Dataset excerpt:
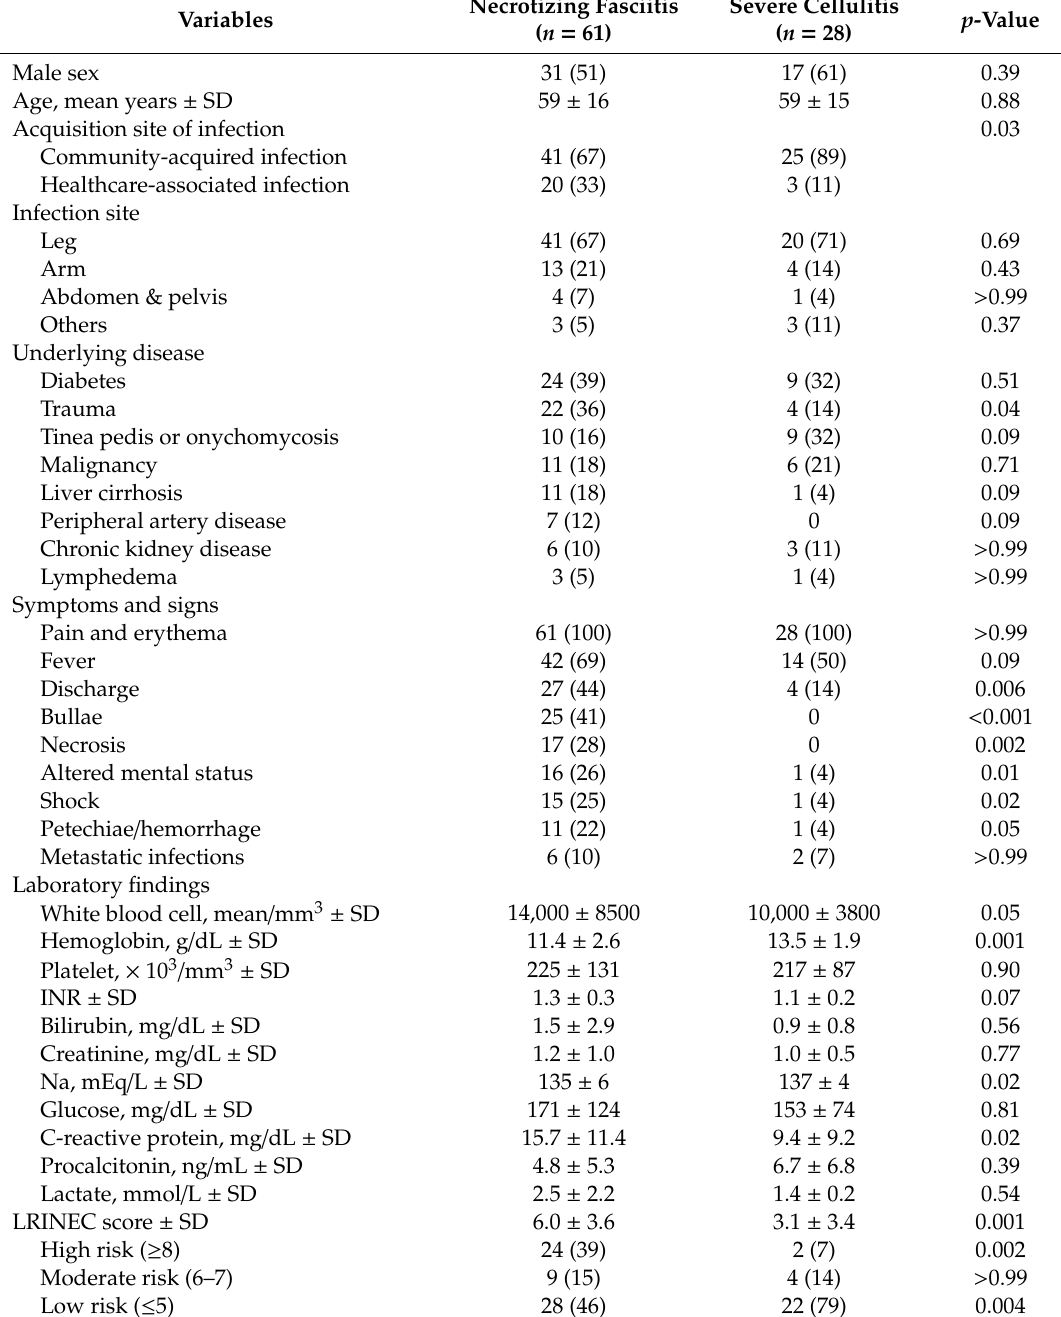
Table 1. Clinical and laboratory characteristics, microbiology, and outcomes of patients with necrotizing fasciitis and severe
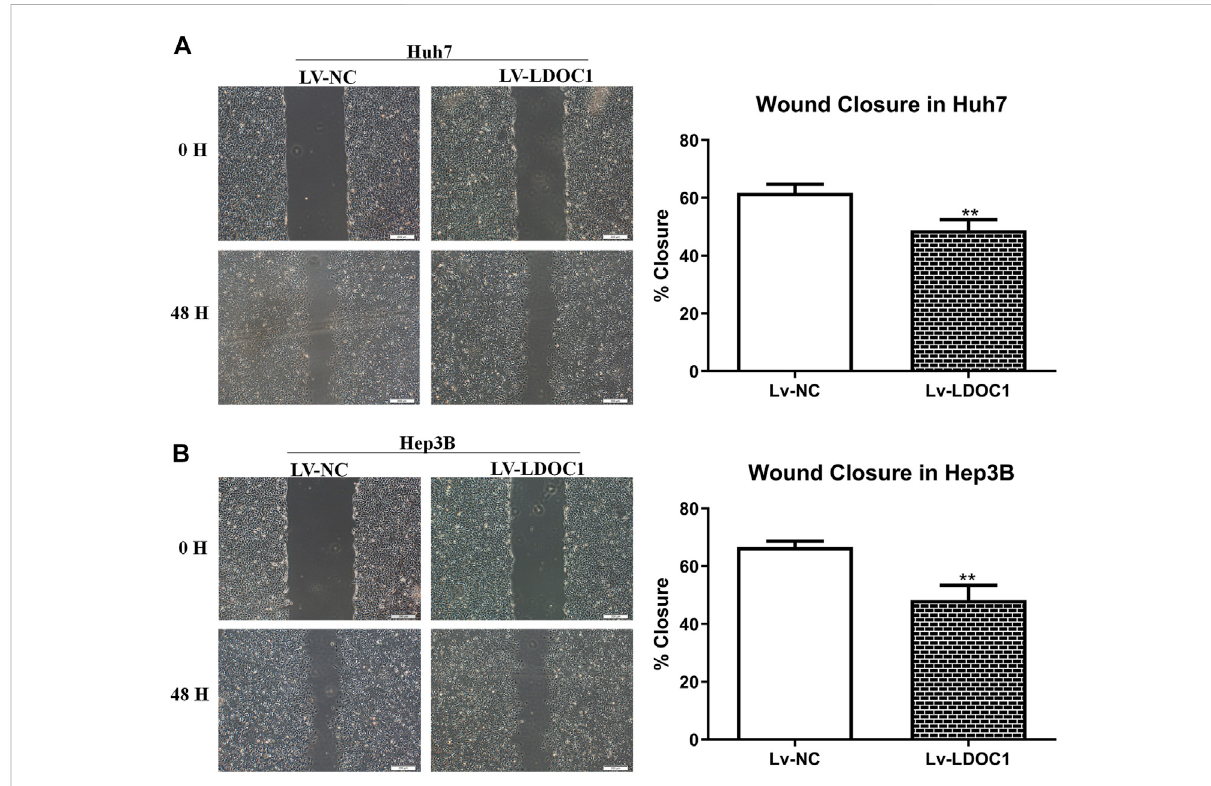
FIGURE 8 Migration ability assays for Huh7 (A) and Hep3B (B) cell lines after LDOC1 overexpressing. **, p <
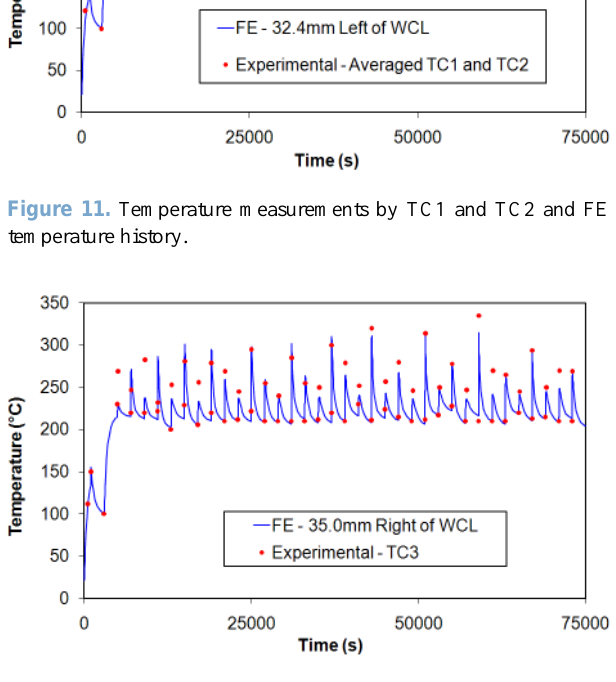
Figure 12. Temperature measurements by TC3 and FE temperature history. Figure 14. Temperature measurements by TC5 and FE temperature history.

Assigned task: Wherever a picture appears in the listing above, drop it, and restate the rest exactly.

Task answer:
Table 1. Clinical and laboratory characteristics, microbiology, and outcomes of patients with necrotizing fasciitis and severe
FIGURE 8 Migration ability assays for Huh7 (A) and Hep3B (B) cell lines after LDOC1 overexpressing. **, p <
Figure 12. Temperature measurements by TC3 and FE temperature history. Figure 14. Temperature measurements by TC5 and FE temperature history.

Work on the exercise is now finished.